PASSAGE SHOWN
--- START ---
The opinion of the court was delivered by: Magistrate Judge Carlson



On May 17-18, 2010, Plaintiff's claims for Eighth Amendment violations for Defendants' alleged use of excessive force during a cell extraction were tried to a jury. On May 18, 2010, that jury returned a verdict in favor of Defendants on Plaintiff's excessive force claims. Plaintiff's related claims that the conditions of his confinement following his forcible extraction from his prison cell violated the Eighth Amendment were bifurcated prior to trial, and are presently being litigated, with a trial scheduled -- if necessary -- to take place in December 2010.

Following trial on Plaintiff's claims of excessive force, Plaintiff, acting pro se, filed two separate motions, which are pending before the Court.*fn1 In the first motion, Plaintiff claims that he has brought a claim for assault and battery against Defendants arising out of May 13, 2006 cell extraction, and he seeks permission to try this claim at the time he tries his bifurcated claim challenging the conditions of his confinement that followed the cell extraction. (Doc. 200.) In the second motion, Plaintiff seeks leave to represent himself pro se throughout the remainder of this litigation, including at trial, with any court-appointed counsel to serve in merely an advisory or stand-by capacity. (Doc. 202.) The motions are fully briefed and they will be denied.


A. Motion for a Trial on Plaintiff's Assault and Battery Claim

In the first motion, Plaintiff contends that he "repeatedly asked counsel to raise" a claim for assault and battery under Pennsylvania law as part of his first trial, but counsel failed to raise this issue in accordance with Spencer's requests. (Doc. 201, ¶ 1.) Plaintiff now seeks entry of an order authorizing him to litigate this claim as part of the second phase of this litigation concerning the conditions of his confinement.

Plaintiff correctly notes that he did include a claim for assault and battery as part of his second amended complaint (Doc. 81), and he maintains that the Court was aware that Plaintiff was advancing this state-law claim in addition to the claims brought for alleged violations of the Eighth Amendment. Plaintiff suggests that because the parties are continuing to litigate Plaintiff's claim regarding the conditions of his confinement following the May 13, 2006 cell extraction, the Court should also "allow litigation on the assault and battery claim and have the trials together because they derive from the same 5-13-06 incident." (Doc. 201, at 3.)
--- END ---
INFORMATION SUPPLIED
--- START ---
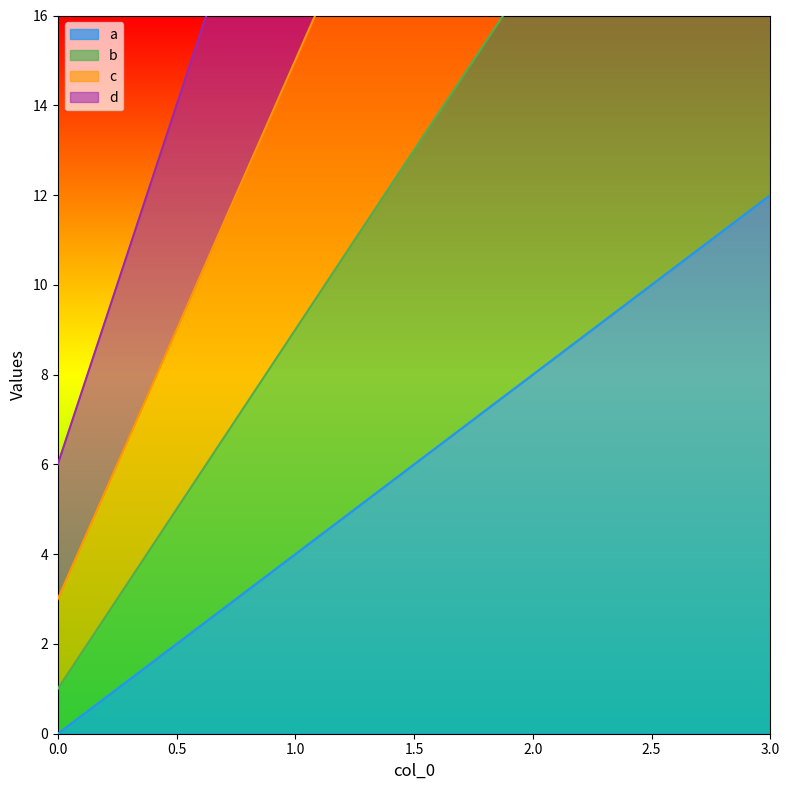

Where does the c series first go above 27?

3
--- END ---
PROBLEM DETAILS
Please restate the stretch of the court opinion from "Plaintiff correctly notes" through "201, at 3.)", replacing "second amended complaint" with "amended pleading".

PROBLEM SOLUTION
Plaintiff correctly notes that he did include a claim for assault and battery as part of his amended pleading (Doc. 81), and he maintains that the Court was aware that Plaintiff was advancing this state-law claim in addition to the claims brought for alleged violations of the Eighth Amendment. Plaintiff suggests that because the parties are continuing to litigate Plaintiff's claim regarding the conditions of his confinement following the May 13, 2006 cell extraction, the Court should also "allow litigation on the assault and battery claim and have the trials together because they derive from the same 5-13-06 incident." (Doc. 201, at 3.)